A Organização Mundial da Saúde (OMS) registrou cinco mortes causadas pelo vírus ebola na região ocidental de Kasai, doctor na República Democrática do Congo. A porta-voz da OMS, Fadela Chaib, anunciou hoje que a organização está até em fase de determinar o alcance da doença.
O 31 de agosto passado a OMS detectou um aumento das mortes sem causa conhecida no oeste da República Democrática do Congo. Um mês e meio depois, a agência da ONU conseguiu identificar a aparição do Shingella, outra doença infecciosa, e depois do ebola.
Dada a alta mortalidade de ambas doenças e sua facilidade para se propagar, a OMS iniciou a Rede Mundial de Alerta e Ação Contra as Epidemias, que permite levar a informação do surto ao conhecimento de todos os países do mundo sobre o fato, e pedir ajuda específica de forma urgente. “Dessa forma, os países podem mandar rapidamente seus especialistas”, explicou Chaib.
A porta-voz explicou que a prioridade para a organização é determinar qual foi o primeiro caso de ebola registrado, para depois definir todas as pessoas que estiveram em contato com ele. Os infectados eventuais ou já confirmados deverão ser isolados e tratados. Além disso, os especialistas no local deverão ajudar e convencer os familiares dos mortos de que têm que enterrá-los com procedimentos de segurança.
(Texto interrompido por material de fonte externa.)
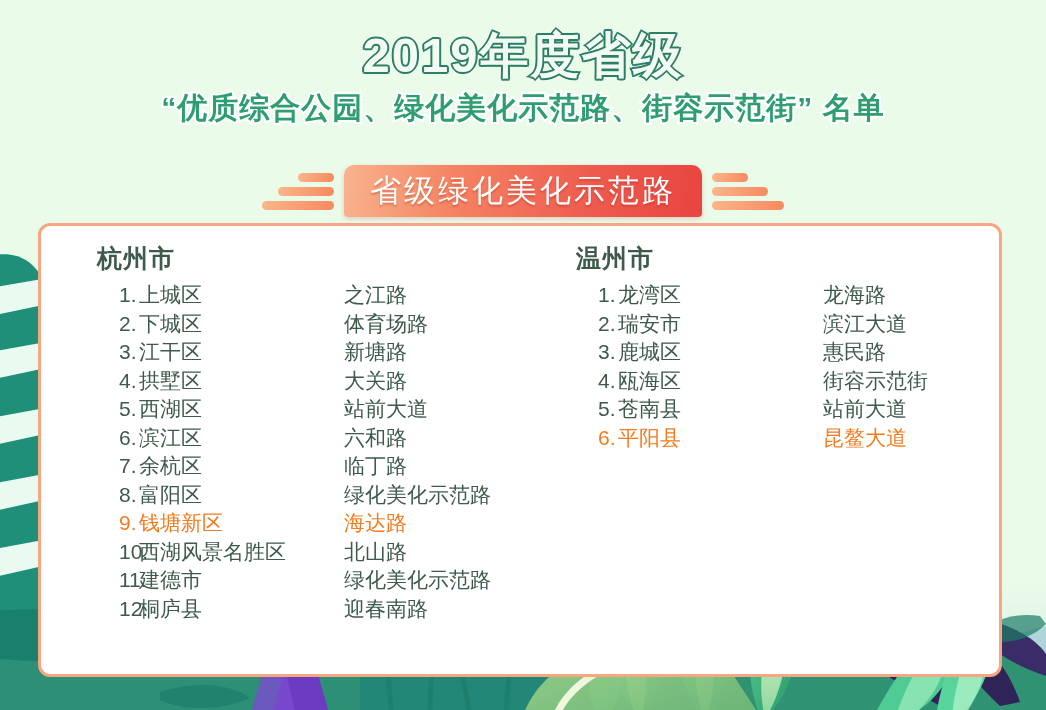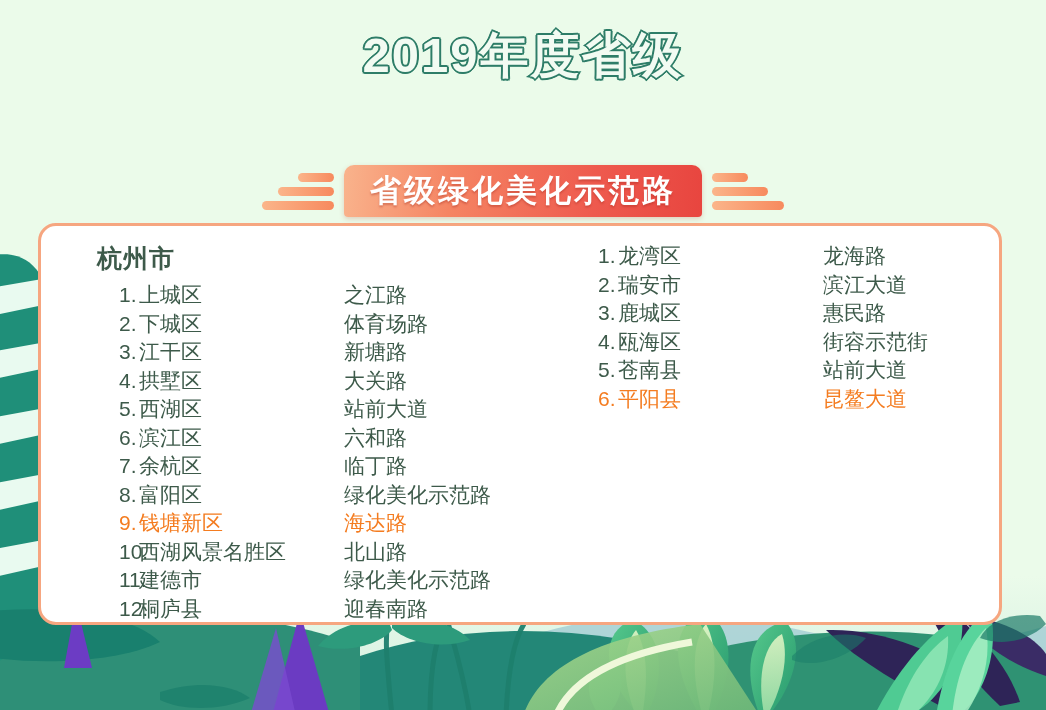--- a/index.html
+++ b/index.html
@@ -105,37 +105,37 @@
     padding: 0 26px;
     display: flex;
     align-items: center;
     justify-content: center;
     border-radius: 10px 10px 4px 4px;
     background: linear-gradient(95deg, #F9B38C 0%, #F58463 30%, #EE5A4E 70%, #E8453F 100%);
     box-shadow: 0 2px 5px rgba(190,80,60,0.25);
   }
   .banner-text {
     font-size: 31px;
-    font-weight: bold;
+    font-weight: normal;
     letter-spacing: 3px;
     color: #FFFFFF;
     text-shadow: 0 2px 2px rgba(160,40,30,0.35);
     white-space: nowrap;
   }
 
   
   .card {
     position: absolute;
     left: 38px;
     top: 207px;
     width: 964px;
-    height: 402px;
+    height: 454px;
     background: #FFFFFF;
     border: 3px solid #F6A680;
-    border-radius: 18px;
+    border-radius: 12px;
     box-sizing: border-box;
     z-index: 5;
   }
   .card-inner {
     display: flex;
     padding: 16px 0 0 0;
     height: 100%;
     box-sizing: border-box;
   }
   .col {
@@ -268,20 +268,21 @@
       <path d="M896 700 C 908 662, 926 636, 948 620 C 950 656, 932 684, 912 700 Z" fill="#9FEDBE" opacity="0.7"></path>
     </g>
 
     <path d="M1040 600 C 1010 596, 988 606, 980 622 C 1006 632, 1032 622, 1046 608 Z" fill="#1C7A68" opacity="0.7"></path>
     <path d="M792 640 C 812 620, 844 614, 866 622 C 846 644, 812 652, 792 644 Z" fill="#1B7E6A" opacity="0.55"></path>
     <path d="M160 676 C 196 664, 232 668, 250 682 C 218 696, 180 694, 160 684 Z" fill="#1A7D6B" opacity="0.7"></path>
   </svg>
 
   <div class="title-block">
     <h1 class="main-title">2019年度省级</h1>
+    <h2 class="sub-title">“优质综合公园、绿化美化示范路、街容示范街” 名单</h2>
   </div>
 
   <div class="banner-row">
     <div class="dash-group left">
       <span class="dash d1"></span>
       <span class="dash d2"></span>
       <span class="dash d3"></span>
     </div>
     <div class="banner">
       <span class="banner-text">省级绿化美化示范路</span>
@@ -356,20 +357,21 @@
             </li>
             <li class="row">
               <span class="idx">12.</span>
               <span class="district">桐庐县</span>
               <span class="road">迎春南路</span>
             </li>
           </ul>
       </div>
 
       <div class="col">
+        <div class="city-name">温州市</div>
         <ul class="rows">
             <li class="row">
               <span class="idx">1.</span>
               <span class="district">龙湾区</span>
               <span class="road">龙海路</span>
             </li>
             <li class="row">
               <span class="idx">2.</span>
               <span class="district">瑞安市</span>
               <span class="road">滨江大道</span>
A primeira vez que se detectaram casos de ebola na República Democrática do Congo (antigo Zaire) foi em 1976, quando foram identificadas 318 pessoas contaminadas, das quais 200 morreram. Posteriormente, em 1995, 315 pessoas foram infectadas e morreram 250. Em toda a África, desde 1976 foram detectados 1.850 casos de ebola, que mataram 1200 pessoas.
O ebola tem uma prevalência de mortalidade de 80%.